Or maybe I’m totally wrong:
While the Application section is used for storing the application code, the The Boot Loader software must be located in the BLS since the SPM instruction can initiate a programming when executing from the BLS only. The SPM instruction can access the entire Flash, including the BLS itself. The protection level for the Boot Loader section can be selected by the Boot Loader Lock bits (Boot Lock bits 1), see Table 27-3 on page 317.
Although this wouldn’t exclude doing it completely - it would just mean you’d have to have support for it built into the bootloader - since the bootloader would be the code that would have to alter the flash. At that point though it might be too complex to be worth it for most uses.
Ok, a bit more reading. It’s really only the SPM instruction that has to be on the bootloader side… so a simple do_spm method like the following:
do_spm:
; check for previous SPM complete
Wait_spm:
in temp1, SPMCSR
sbrc temp1, SPMEN
rjmp Wait_spm
; input: spmcrval determines SPM action
; disable interrupts if enabled, store status
in temp2, SREG
cli
; check that no EEPROM write access is present
Wait_ee:
sbic EECR,EEPE
rjmp Wait_ee
; SPM timed sequence
out SPMCSR, spmcrval
spm
; restore SREG (to enable interrupts if originally enabled)
out SREG, temp2
ret
If that were placed at a fixed location in the bootloader then user land could call it whenever needed to perform SPM operations in the user land. And, suddenly storing things in flash from app space becomes possible.

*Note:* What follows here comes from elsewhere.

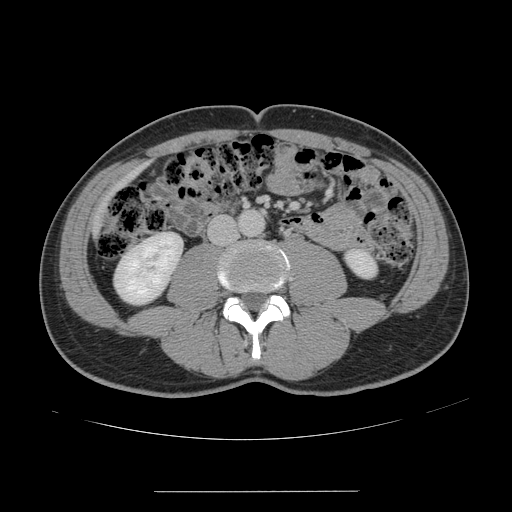
Contrast-enhanced abdominal CT, one axial slice. Position 26 of 178 along the scan axis. Intravenous contrast given. Soft-tissue window (W 400 / L 40 HU). 512 × 512 image matrix. Case-level facts recorded for this patient, not image findings: patient: male, age 41 years at operation; diagnosis: colorectal cancer liver metastases, imaged before liver resection; multiple liver metastases: yes; largest metastasis: 2.4 cm; disease in both lobes: no.
Outlined on this slice (outlined manually by an expert reader):
- liver: box from (x=126, y=171) to (x=138, y=182) px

You have to write flash a whole page at a time… so that means a 256 byte buffer. Although it might be possible to use a smaller buffer and just read in existing data, pass it back into the SPM buffer, then only push the data you changed, then more existing data… so you could do the whole thing with a 1 or 2 byte buffer. I’m not sure if that gets hung up in the RWW vs NRWW area though. I know you can’t read while writing in all areas, but is that talking about the actual “write” SPM command, or the entire sequence of pushing the buffer? If it’s just the write command, that’s fine. If it’s pushing the whole buffer, then you can’t (always) read it while pushing it.
Update: Actually, we’re good. It’s only the top 4kb (max bootloader size) that’s NRWW… and since we’re using the full 4kb, that means ALL the rest of flash is Read-While-Write… so it seems if we could get support for this in the boot-loader it would be pretty easy to wrap it all up in a nice library for user space.